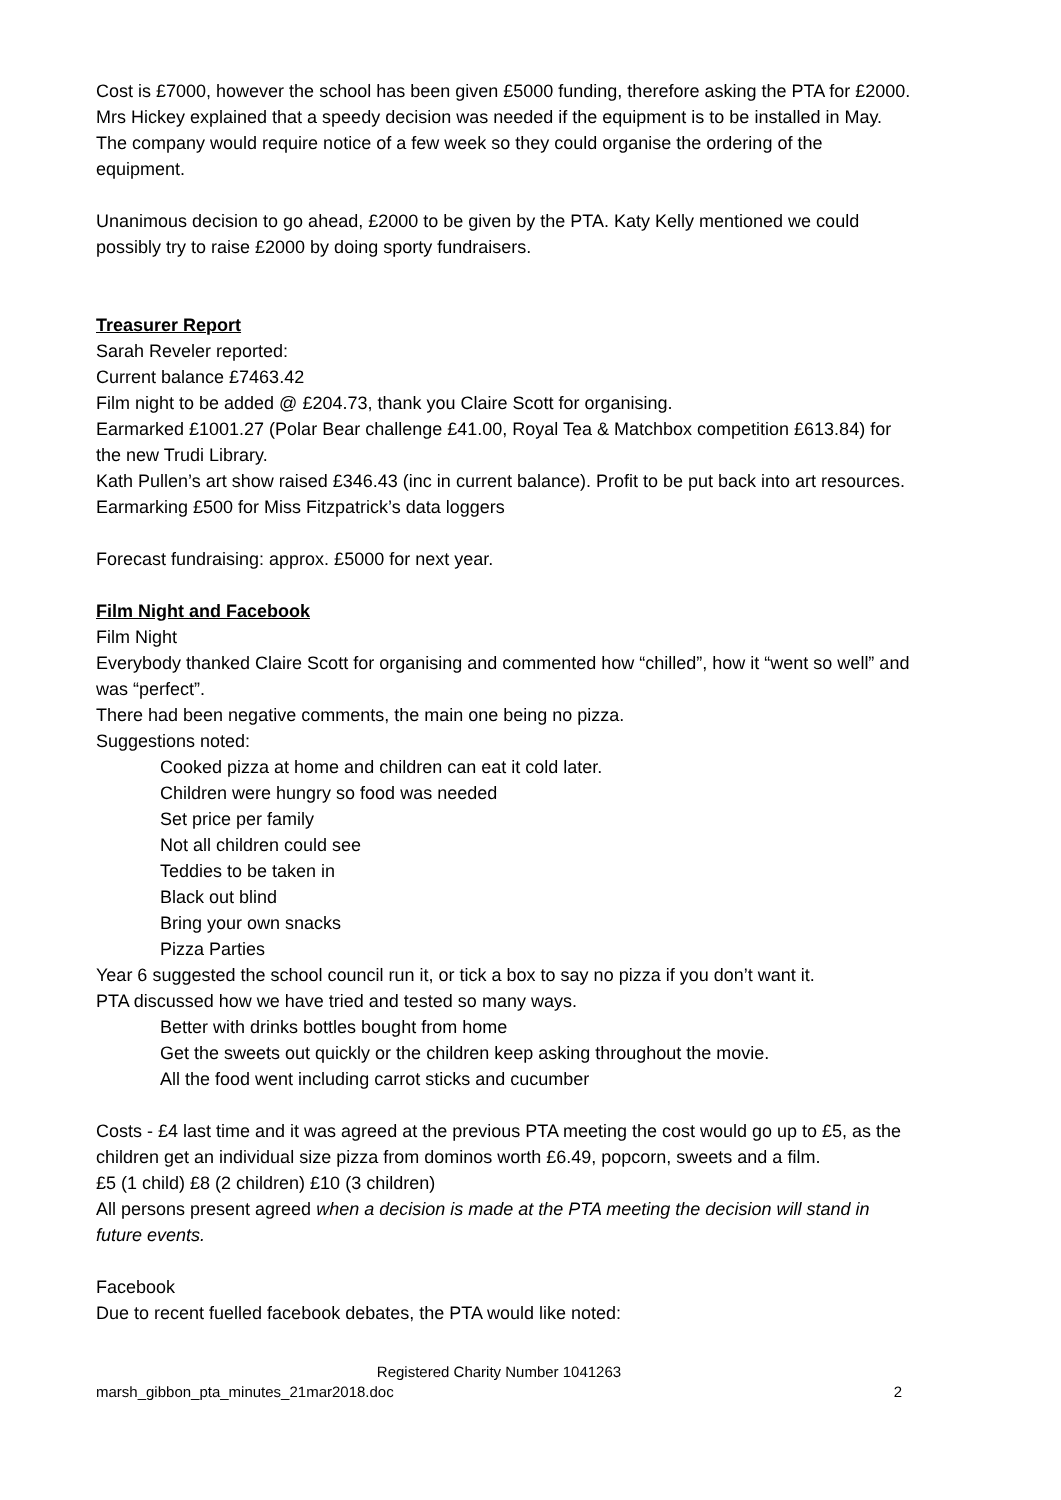Cost is £7000, however the school has been given £5000 funding, therefore asking the PTA for £2000.
Mrs Hickey explained that a speedy decision was needed if the equipment is to be installed in May. The company would require notice of a few week so they could organise the ordering of the equipment.
Unanimous decision to go ahead, £2000 to be given by the PTA. Katy Kelly mentioned we could possibly try to raise £2000 by doing sporty fundraisers.
Treasurer Report
Sarah Reveler reported:
Current balance £7463.42
Film night to be added @ £204.73, thank you Claire Scott for organising.
Earmarked £1001.27 (Polar Bear challenge £41.00, Royal Tea & Matchbox competition £613.84) for the new Trudi Library.
Kath Pullen’s art show raised £346.43 (inc in current balance). Profit to be put back into art resources.
Earmarking £500 for Miss Fitzpatrick’s data loggers
Forecast fundraising: approx. £5000 for next year.
Film Night and Facebook
Film Night
Everybody thanked Claire Scott for organising and commented how “chilled”, how it “went so well” and was “perfect”.
There had been negative comments, the main one being no pizza.
Suggestions noted:
Cooked pizza at home and children can eat it cold later.
Children were hungry so food was needed
Set price per family
Not all children could see
Teddies to be taken in
Black out blind
Bring your own snacks
Pizza Parties
Year 6 suggested the school council run it, or tick a box to say no pizza if you don’t want it.
PTA discussed how we have tried and tested so many ways.
Better with drinks bottles bought from home
Get the sweets out quickly or the children keep asking throughout the movie.
All the food went including carrot sticks and cucumber
Costs - £4 last time and it was agreed at the previous PTA meeting the cost would go up to £5, as the children get an individual size pizza from dominos worth £6.49, popcorn, sweets and a film.
£5 (1 child) £8 (2 children) £10 (3 children)
All persons present agreed when a decision is made at the PTA meeting the decision will stand in future events.
Facebook
Due to recent fuelled facebook debates, the PTA would like noted:
Registered Charity Number 1041263
marsh_gibbon_pta_minutes_21mar2018.doc 2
####
▸ AIM OF THE TASK
Output each entry verbatim; none of the pictures should be included.

▸ EXERCISE ANSWER
Cost is £7000, however the school has been given £5000 funding, therefore asking the PTA for £2000.
Mrs Hickey explained that a speedy decision was needed if the equipment is to be installed in May. The company would require notice of a few week so they could organise the ordering of the equipment.
Unanimous decision to go ahead, £2000 to be given by the PTA. Katy Kelly mentioned we could possibly try to raise £2000 by doing sporty fundraisers.
Treasurer Report
Sarah Reveler reported:
Current balance £7463.42
Film night to be added @ £204.73, thank you Claire Scott for organising.
Earmarked £1001.27 (Polar Bear challenge £41.00, Royal Tea & Matchbox competition £613.84) for the new Trudi Library.
Kath Pullen’s art show raised £346.43 (inc in current balance). Profit to be put back into art resources.
Earmarking £500 for Miss Fitzpatrick’s data loggers
Forecast fundraising: approx. £5000 for next year.
Film Night and Facebook
Film Night
Everybody thanked Claire Scott for organising and commented how “chilled”, how it “went so well” and was “perfect”.
There had been negative comments, the main one being no pizza.
Suggestions noted:
Cooked pizza at home and children can eat it cold later.
Children were hungry so food was needed
Set price per family
Not all children could see
Teddies to be taken in
Black out blind
Bring your own snacks
Pizza Parties
Year 6 suggested the school council run it, or tick a box to say no pizza if you don’t want it.
PTA discussed how we have tried and tested so many ways.
Better with drinks bottles bought from home
Get the sweets out quickly or the children keep asking throughout the movie.
All the food went including carrot sticks and cucumber
Costs - £4 last time and it was agreed at the previous PTA meeting the cost would go up to £5, as the children get an individual size pizza from dominos worth £6.49, popcorn, sweets and a film.
£5 (1 child) £8 (2 children) £10 (3 children)
All persons present agreed when a decision is made at the PTA meeting the decision will stand in future events.
Facebook
Due to recent fuelled facebook debates, the PTA would like noted:
Registered Charity Number 1041263
marsh_gibbon_pta_minutes_21mar2018.doc 2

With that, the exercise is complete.